Only one of the pictures remains on the desk, and the way his father twirls that single strand of hair between his fingers, and the way I’m looking at him as he does it….
As if he’s reading my mind, he asks, “Were you in love with him?”
“I don’t know how to answer that,” I say honestly.
“It’s a simple yes or no, Evangeline,” his voice is tortured, coming from somewhere deep within him.
It’s not as simple as that.

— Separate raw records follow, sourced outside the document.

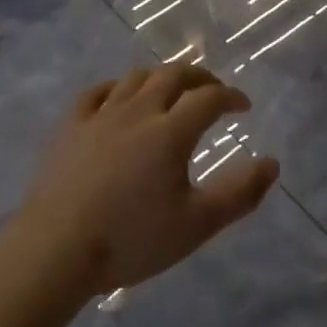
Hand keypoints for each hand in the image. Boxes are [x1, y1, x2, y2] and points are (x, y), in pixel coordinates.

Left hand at [10, 64, 279, 300]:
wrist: (54, 251)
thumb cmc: (130, 240)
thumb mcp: (196, 225)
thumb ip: (239, 193)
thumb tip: (272, 163)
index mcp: (170, 130)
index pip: (209, 98)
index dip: (231, 96)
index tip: (244, 107)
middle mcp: (138, 111)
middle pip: (173, 75)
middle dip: (200, 76)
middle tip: (213, 89)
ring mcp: (100, 115)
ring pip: (136, 77)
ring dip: (161, 76)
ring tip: (172, 88)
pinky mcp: (70, 126)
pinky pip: (96, 92)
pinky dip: (117, 87)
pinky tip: (120, 96)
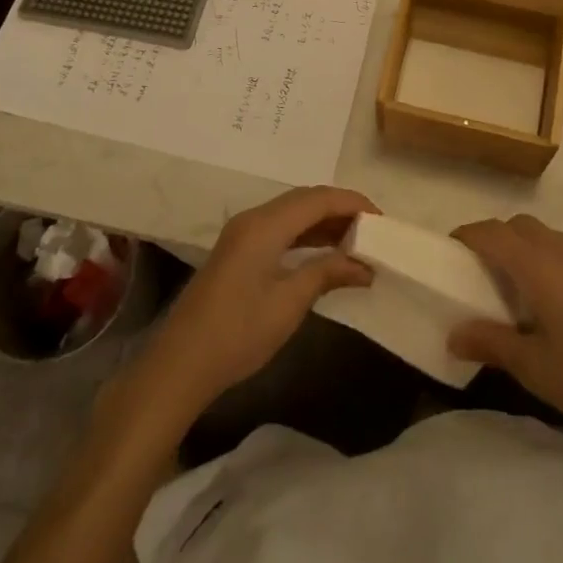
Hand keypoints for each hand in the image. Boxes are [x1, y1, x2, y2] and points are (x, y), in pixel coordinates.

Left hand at [137, 187, 377, 415]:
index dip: (352, 203)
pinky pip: (280, 228)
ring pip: (292, 213)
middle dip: (340, 210)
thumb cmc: (238, 332)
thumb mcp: (289, 303)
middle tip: (372, 230)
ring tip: (356, 241)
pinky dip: (306, 235)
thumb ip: (326, 273)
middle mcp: (254, 218)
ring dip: (323, 222)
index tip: (382, 219)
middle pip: (305, 200)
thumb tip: (363, 264)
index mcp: (265, 224)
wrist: (181, 364)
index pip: (317, 198)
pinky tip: (324, 254)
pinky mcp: (238, 250)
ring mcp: (243, 233)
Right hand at [449, 215, 562, 440]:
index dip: (467, 236)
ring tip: (519, 290)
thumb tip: (454, 335)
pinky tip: (562, 308)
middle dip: (497, 238)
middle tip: (482, 273)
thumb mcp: (533, 367)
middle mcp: (562, 252)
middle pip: (520, 226)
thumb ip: (491, 344)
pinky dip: (553, 265)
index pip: (492, 233)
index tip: (450, 251)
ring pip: (549, 238)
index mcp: (537, 265)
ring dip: (527, 250)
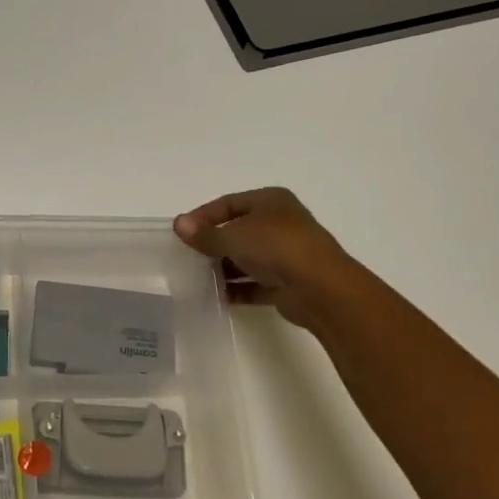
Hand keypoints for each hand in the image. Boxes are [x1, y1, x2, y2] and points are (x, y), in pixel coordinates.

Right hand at [174, 188, 353, 331]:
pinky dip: (238, 288)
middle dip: (213, 244)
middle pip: (238, 231)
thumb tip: (179, 224)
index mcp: (270, 201)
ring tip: (198, 278)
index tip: (181, 232)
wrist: (320, 288)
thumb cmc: (275, 247)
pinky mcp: (288, 282)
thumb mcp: (232, 236)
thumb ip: (204, 234)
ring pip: (248, 258)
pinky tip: (218, 296)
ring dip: (224, 268)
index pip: (228, 203)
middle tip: (188, 256)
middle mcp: (281, 223)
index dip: (202, 216)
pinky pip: (256, 283)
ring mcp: (287, 254)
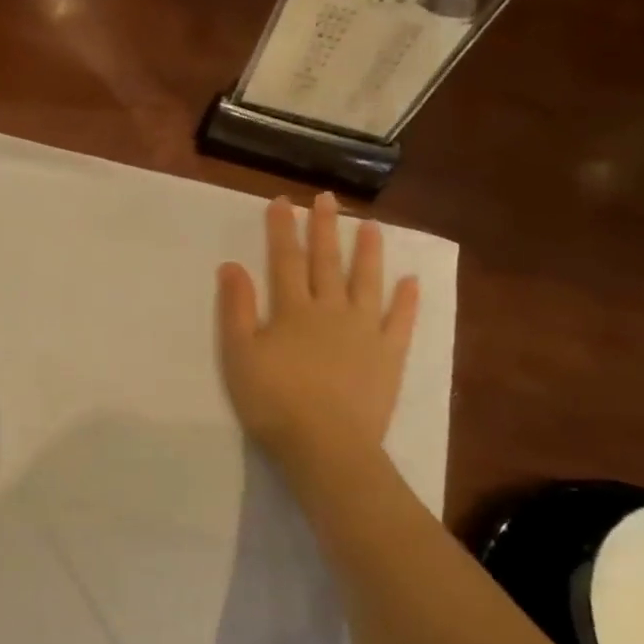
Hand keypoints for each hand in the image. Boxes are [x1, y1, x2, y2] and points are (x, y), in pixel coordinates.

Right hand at [216, 193, 419, 466]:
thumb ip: (236, 308)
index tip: (283, 201)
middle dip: (325, 228)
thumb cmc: (273, 401)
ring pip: (366, 282)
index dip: (283, 230)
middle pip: (327, 262)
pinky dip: (406, 300)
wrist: (325, 444)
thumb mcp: (239, 354)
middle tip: (327, 199)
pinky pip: (400, 321)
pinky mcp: (388, 356)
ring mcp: (364, 331)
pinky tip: (411, 280)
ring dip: (368, 252)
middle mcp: (330, 310)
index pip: (285, 260)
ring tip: (370, 225)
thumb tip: (232, 266)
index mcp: (292, 310)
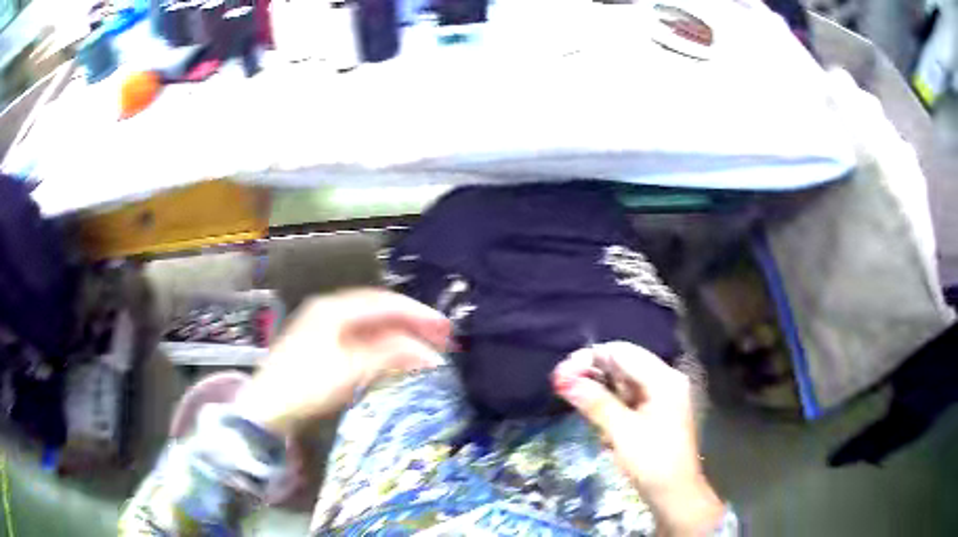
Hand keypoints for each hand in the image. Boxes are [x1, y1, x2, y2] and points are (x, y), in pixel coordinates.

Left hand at [234, 289, 450, 435]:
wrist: (268, 408)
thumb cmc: (306, 385)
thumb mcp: (351, 369)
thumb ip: (391, 356)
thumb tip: (430, 355)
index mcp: (333, 308)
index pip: (384, 302)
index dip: (417, 313)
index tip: (445, 327)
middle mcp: (329, 310)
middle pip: (379, 311)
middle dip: (411, 323)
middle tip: (442, 338)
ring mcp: (325, 328)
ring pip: (371, 326)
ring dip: (399, 336)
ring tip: (426, 348)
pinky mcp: (323, 346)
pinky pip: (361, 339)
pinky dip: (383, 346)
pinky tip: (397, 356)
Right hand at [552, 342, 723, 535]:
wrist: (675, 494)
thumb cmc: (652, 462)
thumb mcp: (621, 432)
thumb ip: (595, 402)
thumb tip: (564, 380)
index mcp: (663, 379)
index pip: (621, 352)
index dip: (589, 358)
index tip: (561, 374)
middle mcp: (665, 380)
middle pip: (623, 364)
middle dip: (592, 373)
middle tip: (562, 387)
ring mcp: (663, 396)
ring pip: (624, 381)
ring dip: (600, 390)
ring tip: (576, 401)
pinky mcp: (657, 412)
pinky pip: (629, 397)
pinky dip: (611, 403)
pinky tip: (599, 418)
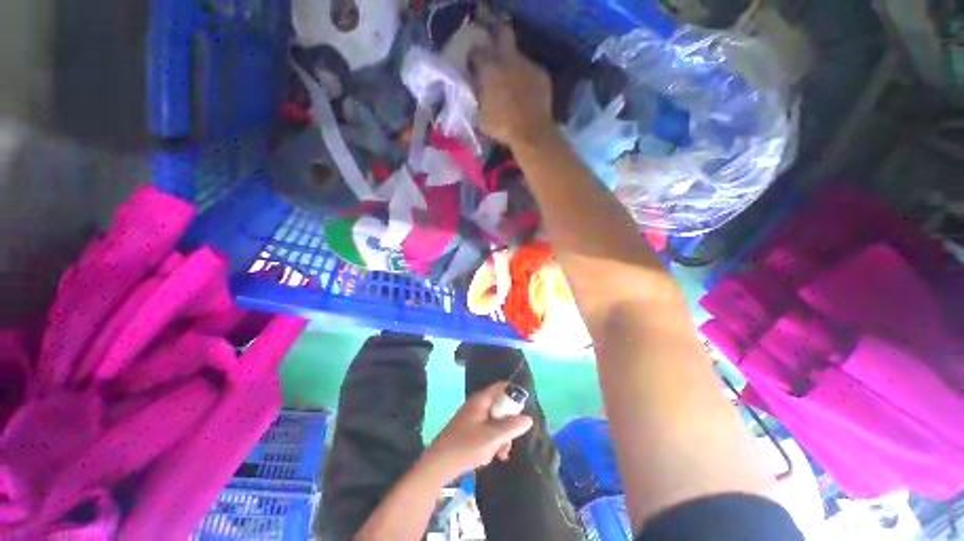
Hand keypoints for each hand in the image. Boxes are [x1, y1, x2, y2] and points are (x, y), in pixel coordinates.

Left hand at [424, 381, 533, 478]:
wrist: (438, 465)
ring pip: (495, 421)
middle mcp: (477, 405)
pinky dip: (492, 441)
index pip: (501, 387)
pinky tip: (493, 456)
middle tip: (512, 438)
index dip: (514, 393)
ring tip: (501, 454)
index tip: (524, 407)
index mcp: (481, 400)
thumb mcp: (492, 437)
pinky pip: (487, 431)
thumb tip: (528, 418)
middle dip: (508, 423)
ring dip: (501, 436)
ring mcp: (472, 418)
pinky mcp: (469, 431)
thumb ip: (511, 427)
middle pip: (500, 406)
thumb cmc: (466, 446)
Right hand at [470, 22, 554, 146]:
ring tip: (514, 82)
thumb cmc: (503, 127)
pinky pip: (531, 71)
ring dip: (514, 65)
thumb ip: (478, 97)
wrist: (532, 133)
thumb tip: (478, 89)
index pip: (477, 52)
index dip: (474, 58)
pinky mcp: (542, 74)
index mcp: (490, 70)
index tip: (474, 66)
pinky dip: (527, 79)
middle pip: (503, 33)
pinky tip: (527, 93)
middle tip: (495, 52)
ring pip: (518, 56)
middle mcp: (509, 60)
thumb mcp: (481, 116)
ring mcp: (528, 65)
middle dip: (498, 38)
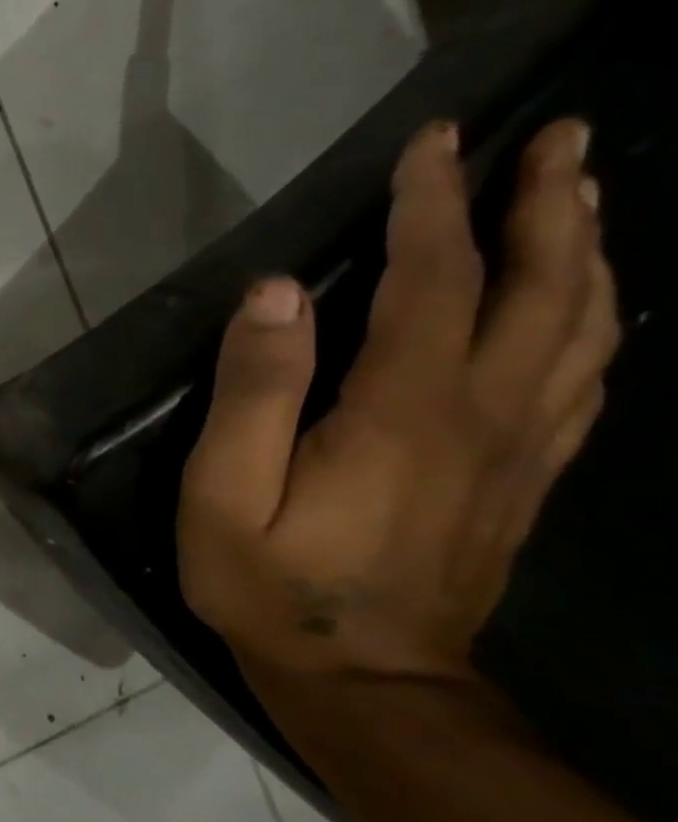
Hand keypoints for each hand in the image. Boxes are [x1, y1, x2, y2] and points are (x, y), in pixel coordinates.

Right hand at [178, 118, 619, 678]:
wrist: (366, 683)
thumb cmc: (271, 584)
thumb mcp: (224, 493)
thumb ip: (252, 392)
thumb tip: (276, 294)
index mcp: (406, 412)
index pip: (435, 282)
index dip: (433, 206)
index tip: (433, 142)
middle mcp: (486, 417)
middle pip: (544, 292)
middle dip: (552, 206)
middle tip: (560, 138)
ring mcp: (519, 450)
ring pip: (585, 330)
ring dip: (588, 253)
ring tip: (582, 196)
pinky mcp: (523, 479)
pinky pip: (584, 383)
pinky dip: (597, 323)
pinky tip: (587, 303)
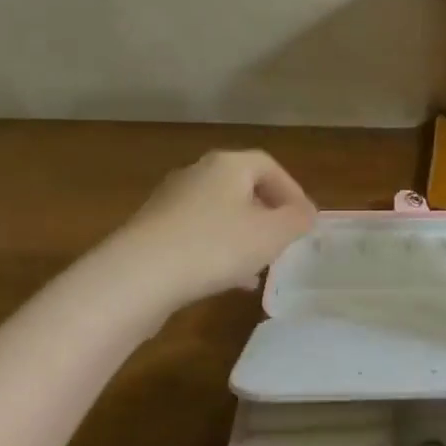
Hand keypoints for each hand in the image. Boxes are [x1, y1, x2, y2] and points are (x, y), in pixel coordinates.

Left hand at [116, 150, 316, 305]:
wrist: (138, 276)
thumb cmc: (215, 246)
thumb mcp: (272, 234)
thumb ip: (296, 220)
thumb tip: (307, 213)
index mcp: (228, 165)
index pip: (269, 166)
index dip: (292, 191)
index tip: (305, 220)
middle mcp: (197, 174)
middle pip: (242, 188)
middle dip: (267, 214)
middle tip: (283, 241)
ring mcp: (170, 202)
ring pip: (219, 214)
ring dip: (243, 236)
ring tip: (259, 267)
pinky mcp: (152, 231)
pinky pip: (197, 234)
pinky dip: (217, 250)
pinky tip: (227, 280)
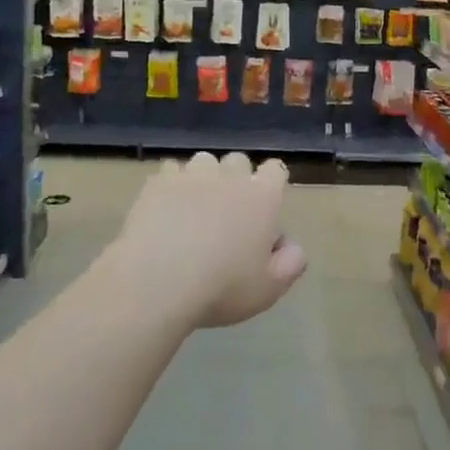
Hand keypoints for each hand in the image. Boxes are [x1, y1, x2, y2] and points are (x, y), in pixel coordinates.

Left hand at [112, 152, 308, 328]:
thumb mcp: (269, 289)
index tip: (265, 205)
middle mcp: (229, 177)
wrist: (157, 281)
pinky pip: (170, 171)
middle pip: (238, 160)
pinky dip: (172, 184)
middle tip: (229, 210)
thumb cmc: (222, 287)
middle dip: (237, 178)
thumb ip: (290, 264)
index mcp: (262, 197)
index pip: (275, 169)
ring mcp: (191, 177)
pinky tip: (167, 207)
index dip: (272, 182)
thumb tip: (292, 247)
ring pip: (204, 161)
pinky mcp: (157, 184)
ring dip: (205, 177)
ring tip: (196, 205)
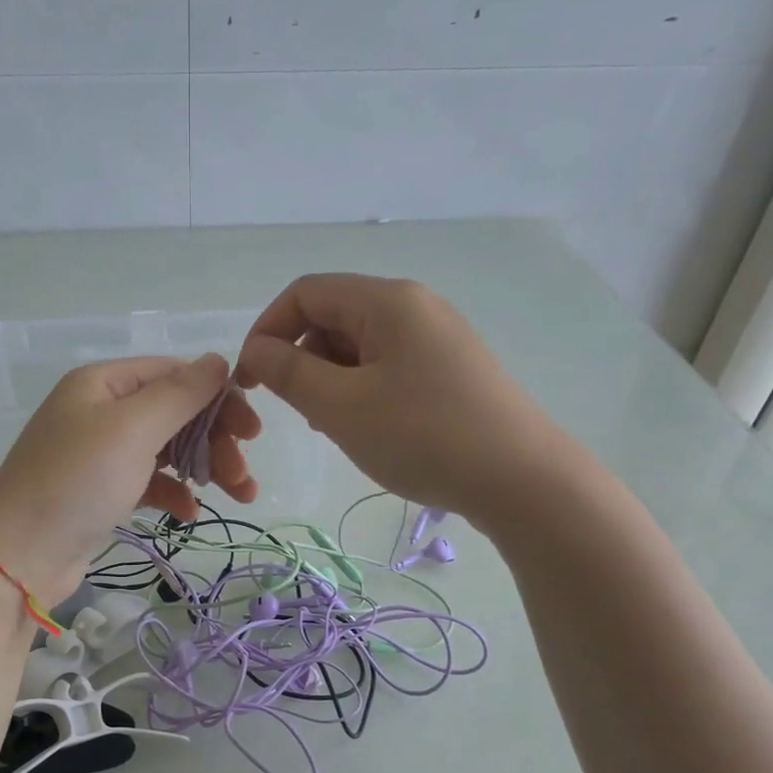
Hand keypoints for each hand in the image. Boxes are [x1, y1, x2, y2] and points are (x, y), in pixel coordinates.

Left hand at [0, 353, 258, 602]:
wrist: (18, 557)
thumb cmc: (77, 482)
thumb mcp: (132, 429)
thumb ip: (180, 393)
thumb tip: (218, 360)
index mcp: (104, 382)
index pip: (175, 374)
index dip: (218, 397)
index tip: (251, 432)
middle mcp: (101, 410)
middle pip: (175, 412)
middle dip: (215, 440)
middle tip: (243, 474)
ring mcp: (100, 452)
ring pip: (167, 449)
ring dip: (205, 468)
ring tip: (239, 497)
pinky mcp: (101, 491)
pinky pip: (149, 481)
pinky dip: (174, 493)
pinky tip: (189, 514)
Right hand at [237, 274, 553, 517]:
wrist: (522, 480)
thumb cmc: (423, 436)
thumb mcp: (341, 406)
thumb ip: (289, 373)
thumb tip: (257, 350)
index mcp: (387, 300)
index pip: (305, 293)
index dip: (267, 330)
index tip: (250, 380)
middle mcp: (415, 306)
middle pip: (333, 316)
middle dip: (301, 358)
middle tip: (297, 411)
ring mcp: (438, 337)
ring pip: (360, 344)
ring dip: (330, 378)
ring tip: (333, 426)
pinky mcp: (452, 368)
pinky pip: (388, 365)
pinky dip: (362, 389)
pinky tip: (368, 428)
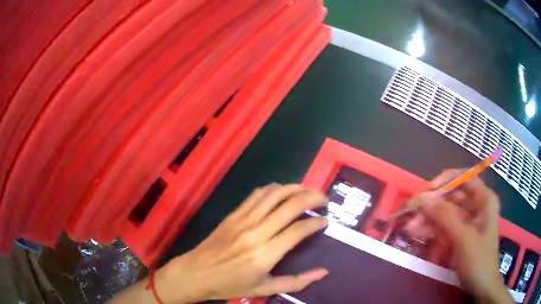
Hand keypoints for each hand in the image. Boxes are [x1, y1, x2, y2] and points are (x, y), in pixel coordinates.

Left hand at [115, 184, 328, 303]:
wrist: (196, 273)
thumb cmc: (230, 285)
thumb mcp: (265, 289)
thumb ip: (296, 282)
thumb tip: (323, 272)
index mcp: (265, 254)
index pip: (299, 230)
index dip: (316, 222)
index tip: (326, 220)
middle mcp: (257, 232)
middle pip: (290, 205)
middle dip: (311, 197)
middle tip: (323, 198)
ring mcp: (243, 219)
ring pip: (274, 194)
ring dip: (294, 188)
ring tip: (308, 190)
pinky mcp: (233, 214)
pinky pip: (256, 195)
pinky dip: (273, 189)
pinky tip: (282, 190)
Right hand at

I shake my head, but the words that come out don’t match, and how could they? “Yes,” I answer, feeling tears burn at the back of my eyes, because for a long time, I thought I was – maybe I still am.
How do you know if you love someone when you’ve never been loved?
“Do you not see how fucked up this is?”
“Darren, I never meant to hurt you.”
He laughs cynically. “You never meant to hurt me?”
He sucks in a breath and then shakes his head while staring down at the desk. “The reason for marrying a prostitute was to avoid drama,” he scoffs.
The word prostitute penetrates every vulnerable part of me, but I’m not going to let him know how much he hurt me.
I place my hands on my hips, willing myself not to break. “If you didn’t want drama, you’d have to take yourself out of the equation.”
He looks annoyed, pressing his lips tightly together.
“Look, this happened in the past,” I try to reason with him.
“But it’s not in the past, Evangeline. It’s sitting here on my fucking desk,” he growls. “I need to get the fuck out of here.”